Activity
Return each line of the rows below that contains the word "True". Case counts, so match uppercase and lowercase letters precisely.

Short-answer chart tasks

·····

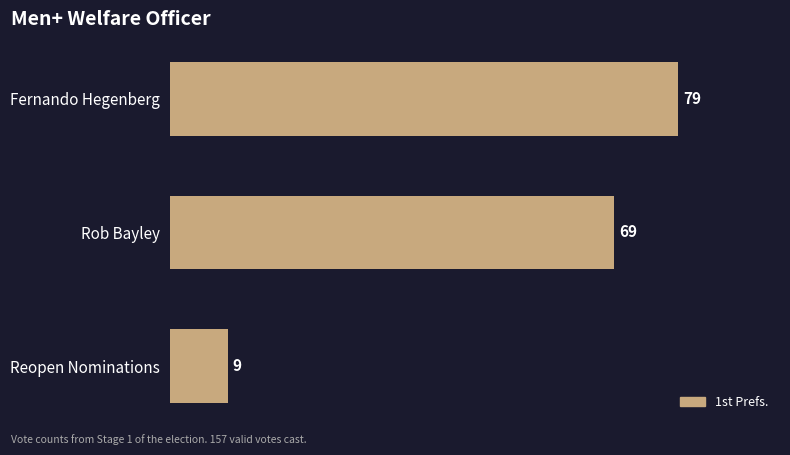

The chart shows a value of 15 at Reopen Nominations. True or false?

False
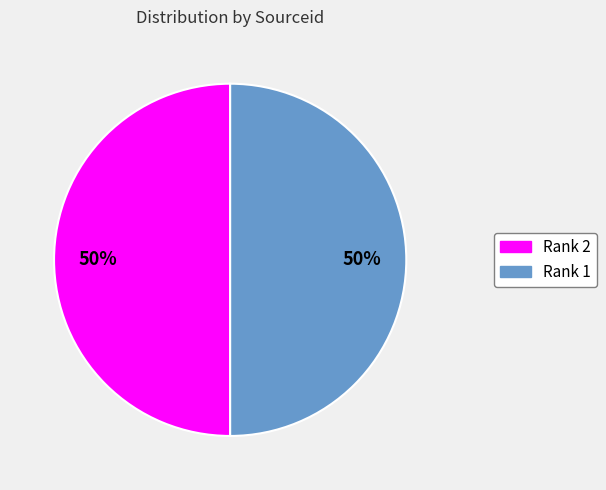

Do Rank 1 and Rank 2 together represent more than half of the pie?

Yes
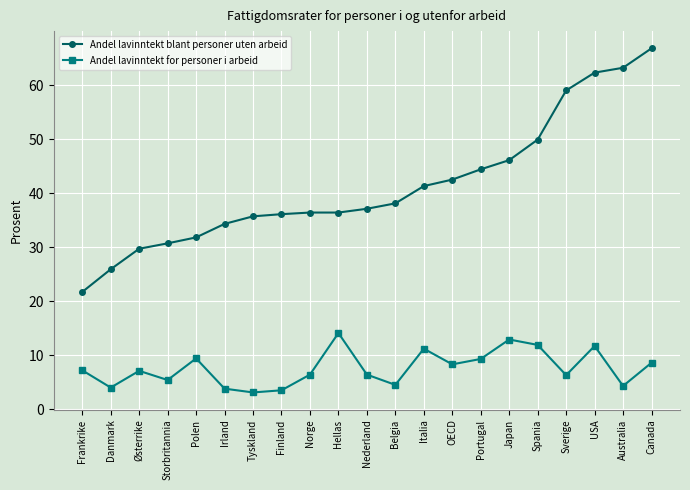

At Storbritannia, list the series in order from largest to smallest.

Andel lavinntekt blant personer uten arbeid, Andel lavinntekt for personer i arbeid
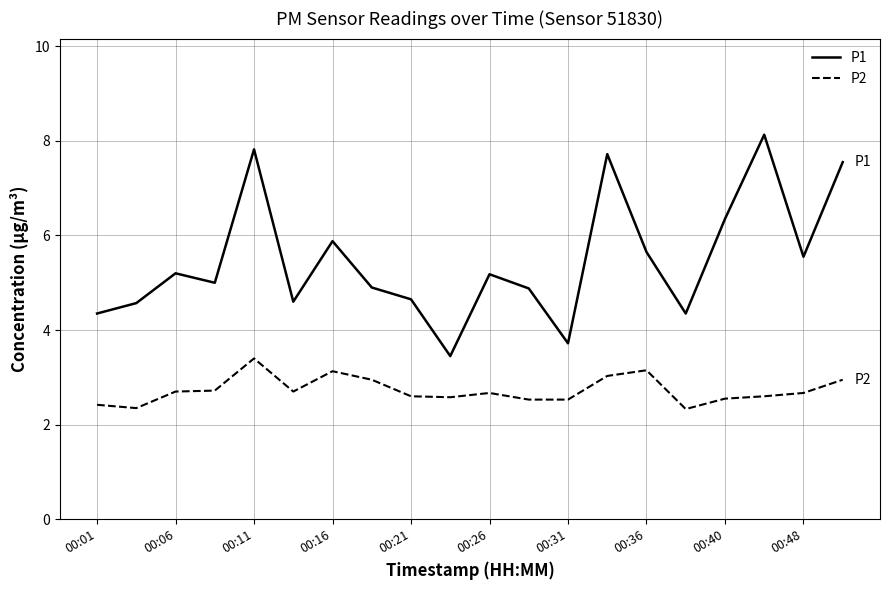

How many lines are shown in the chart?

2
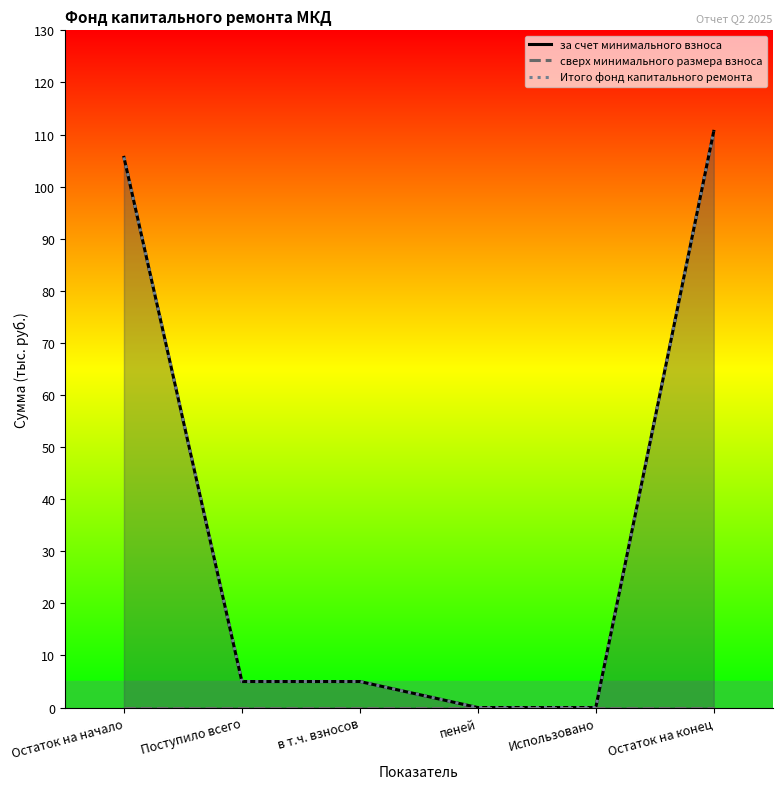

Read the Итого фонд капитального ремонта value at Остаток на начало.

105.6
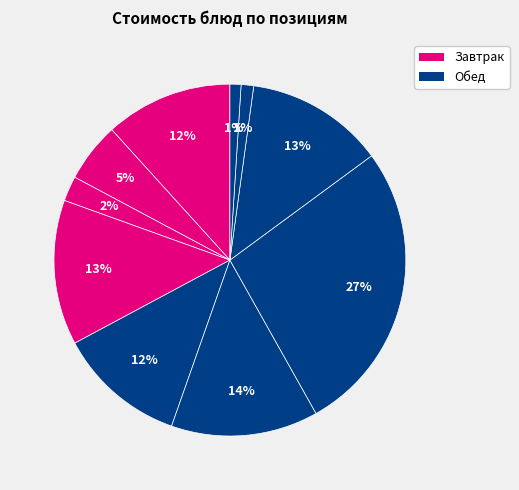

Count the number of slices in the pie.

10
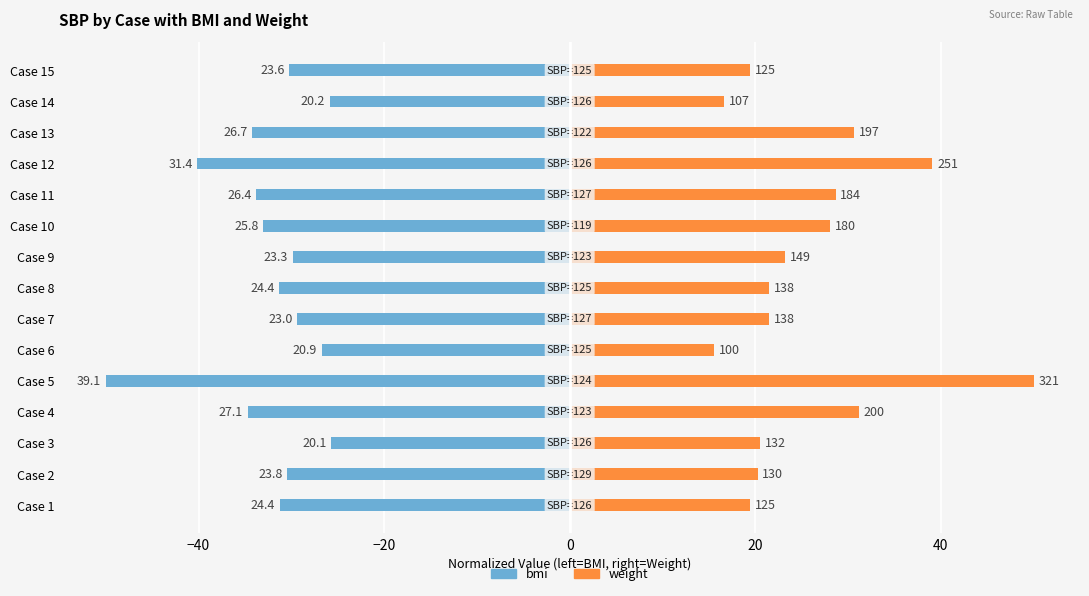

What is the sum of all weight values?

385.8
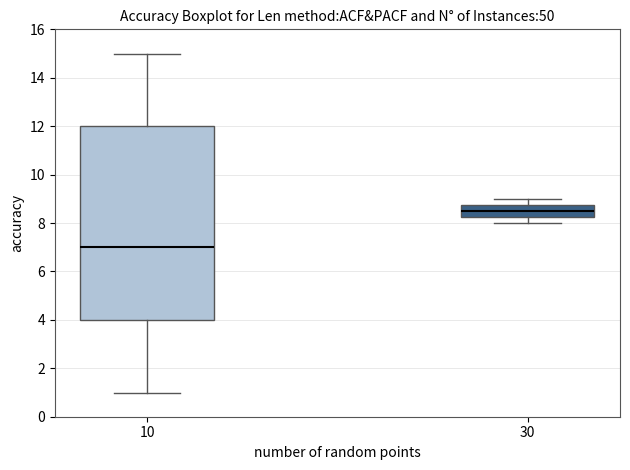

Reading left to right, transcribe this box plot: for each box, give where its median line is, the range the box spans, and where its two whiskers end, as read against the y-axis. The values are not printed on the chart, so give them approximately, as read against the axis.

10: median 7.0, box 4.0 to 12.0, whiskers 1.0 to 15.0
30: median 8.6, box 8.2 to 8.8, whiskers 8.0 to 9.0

·····

Answer to the exercise
The chart shows a value of 15 at Reopen Nominations. True or false?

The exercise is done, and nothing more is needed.